▶ [EXERCISE INPUTS]
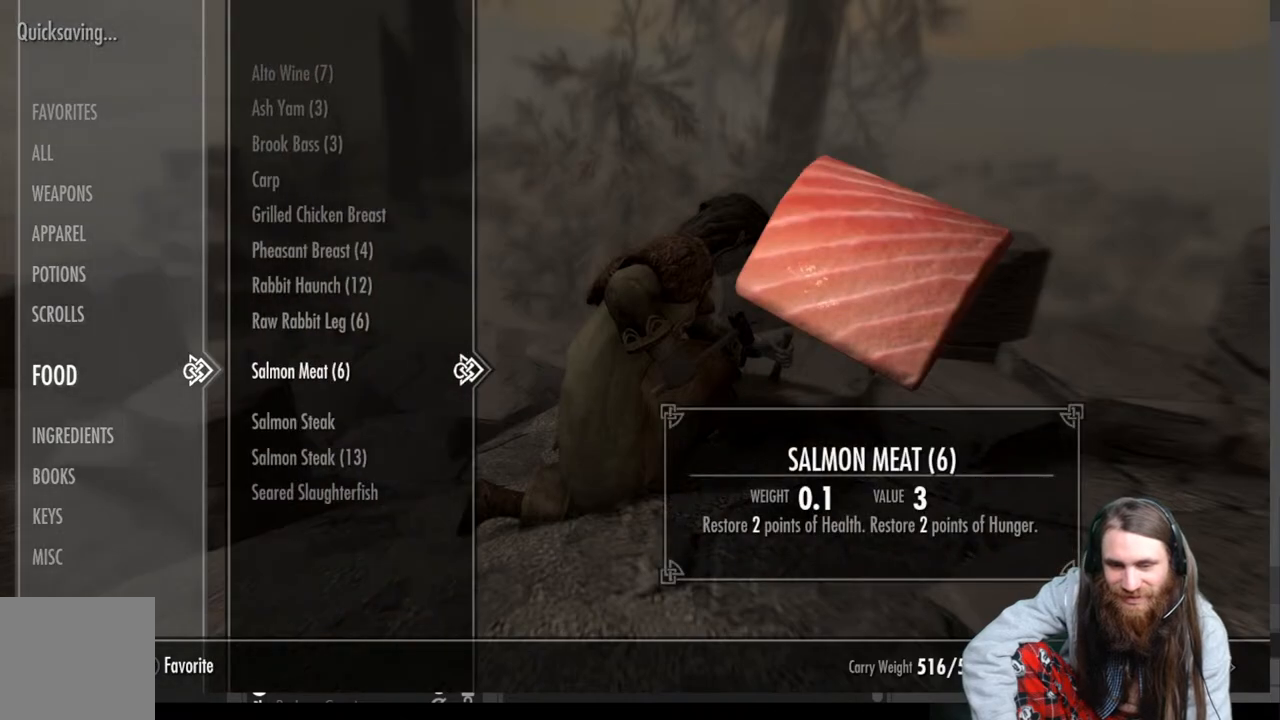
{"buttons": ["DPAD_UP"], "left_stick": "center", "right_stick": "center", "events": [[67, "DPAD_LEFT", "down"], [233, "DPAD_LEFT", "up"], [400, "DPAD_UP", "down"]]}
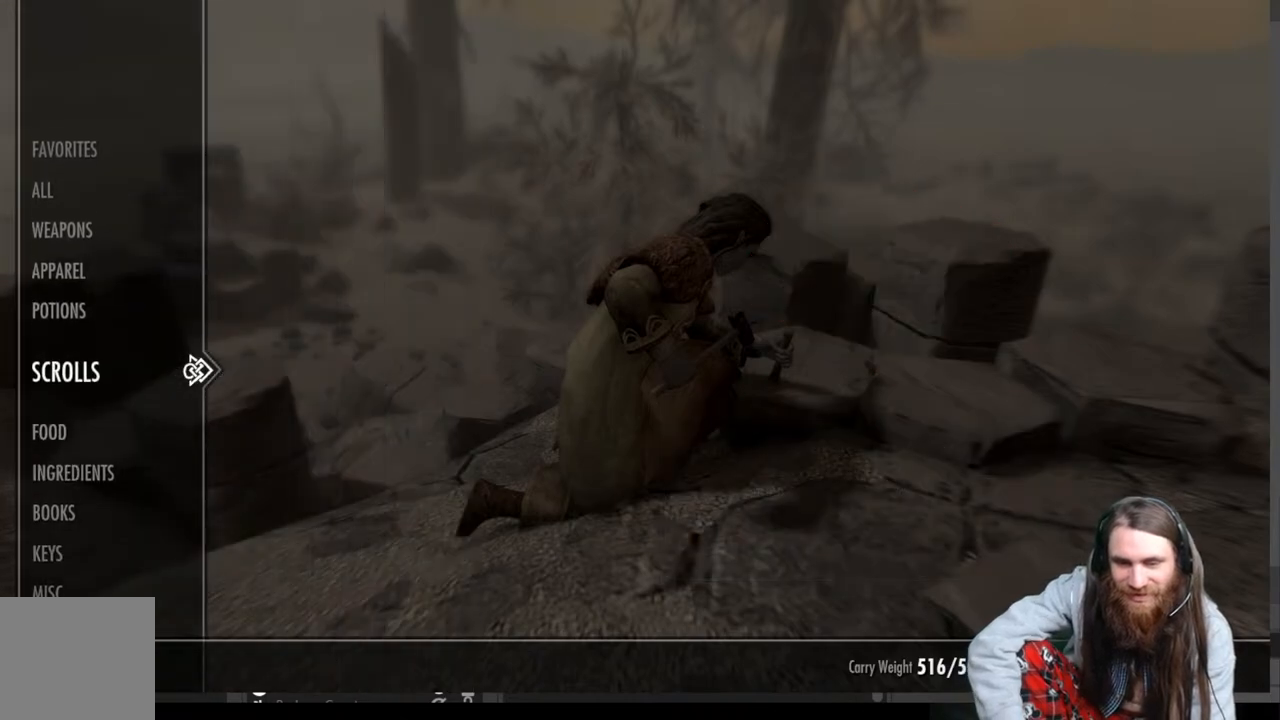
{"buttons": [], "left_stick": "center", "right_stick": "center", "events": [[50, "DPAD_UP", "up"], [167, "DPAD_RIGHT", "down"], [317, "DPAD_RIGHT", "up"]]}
---
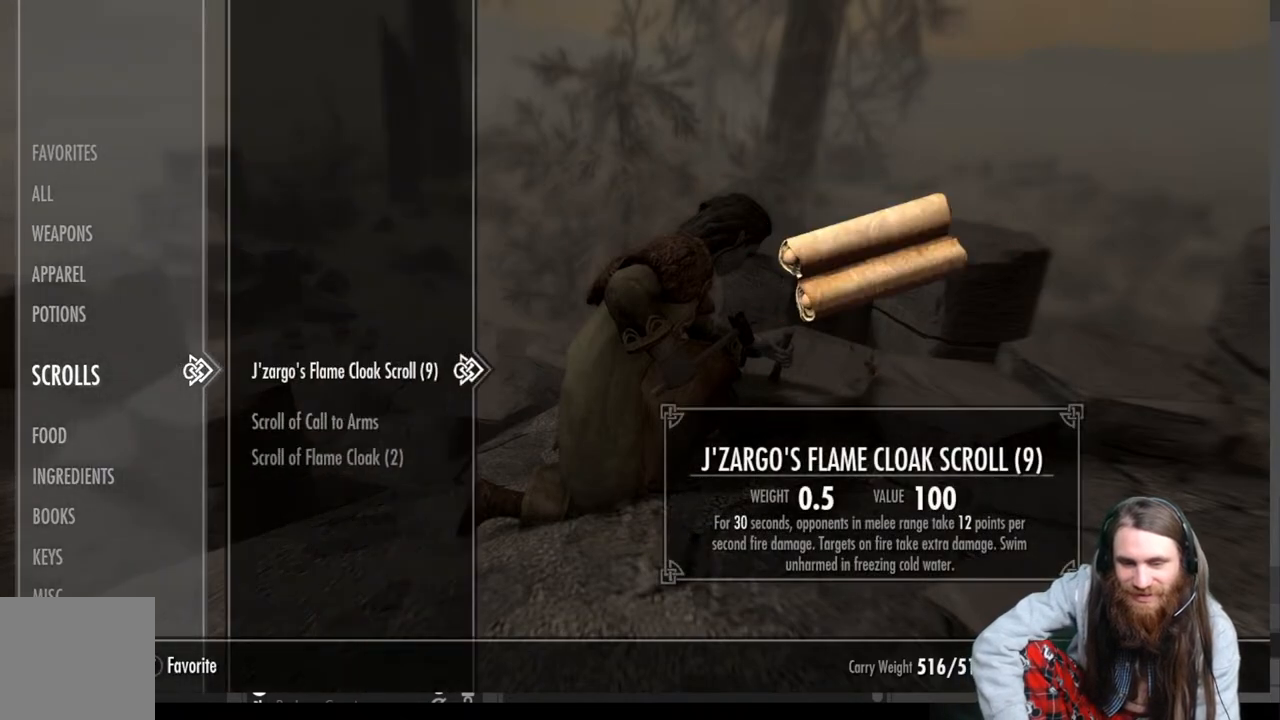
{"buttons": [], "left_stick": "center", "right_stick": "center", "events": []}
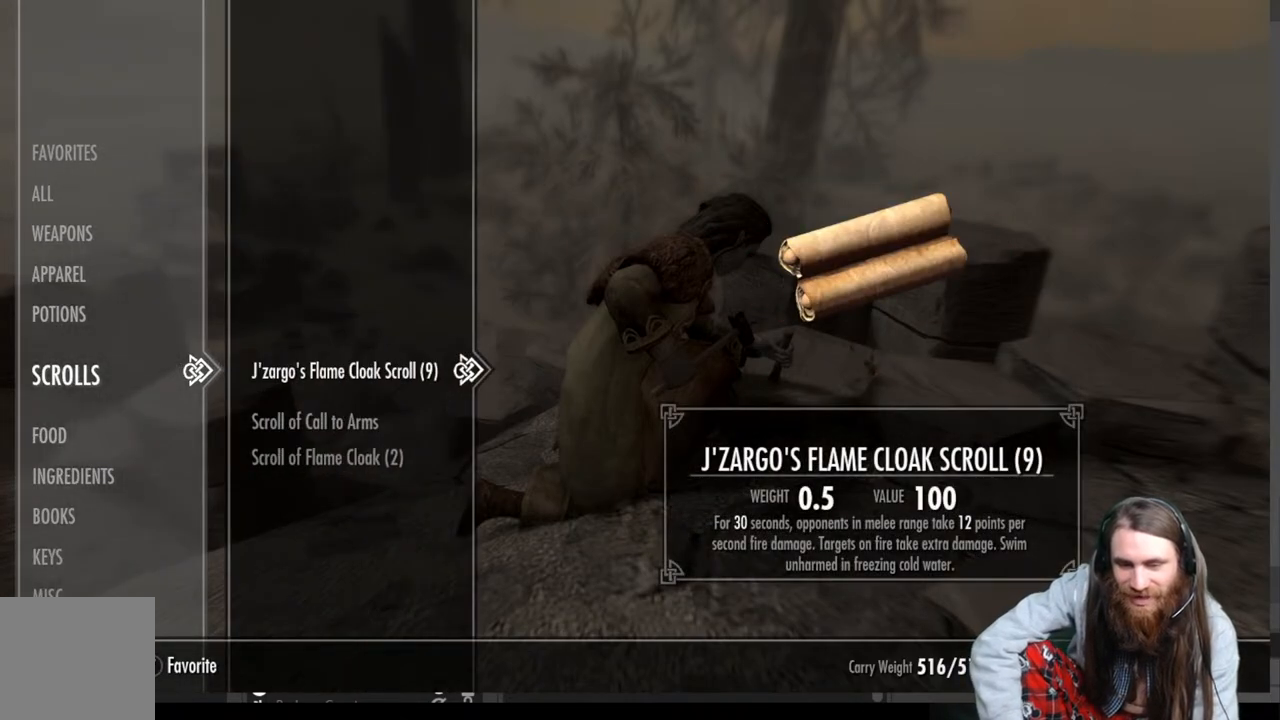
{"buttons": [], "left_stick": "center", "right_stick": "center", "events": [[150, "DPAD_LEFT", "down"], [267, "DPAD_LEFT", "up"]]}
---
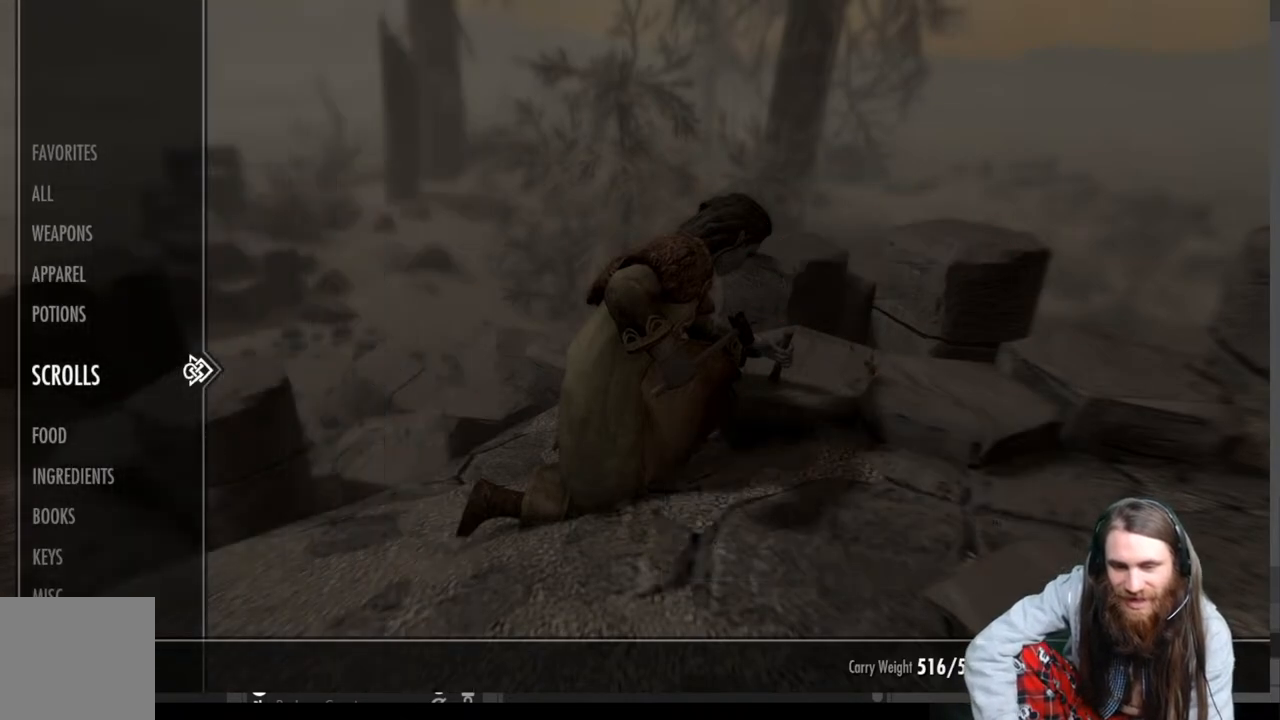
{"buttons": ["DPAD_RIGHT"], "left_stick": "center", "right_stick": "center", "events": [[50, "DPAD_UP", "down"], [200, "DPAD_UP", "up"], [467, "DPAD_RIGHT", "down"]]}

▶ [EXERCISE BRIEF] If a line in the data above contains "down", return that line.

▶ [ANSWER TO THE PROBLEM]
{"buttons": ["DPAD_UP"], "left_stick": "center", "right_stick": "center", "events": [[67, "DPAD_LEFT", "down"], [233, "DPAD_LEFT", "up"], [400, "DPAD_UP", "down"]]}
{"buttons": [], "left_stick": "center", "right_stick": "center", "events": [[50, "DPAD_UP", "up"], [167, "DPAD_RIGHT", "down"], [317, "DPAD_RIGHT", "up"]]}
{"buttons": [], "left_stick": "center", "right_stick": "center", "events": [[150, "DPAD_LEFT", "down"], [267, "DPAD_LEFT", "up"]]}
{"buttons": ["DPAD_RIGHT"], "left_stick": "center", "right_stick": "center", "events": [[50, "DPAD_UP", "down"], [200, "DPAD_UP", "up"], [467, "DPAD_RIGHT", "down"]]}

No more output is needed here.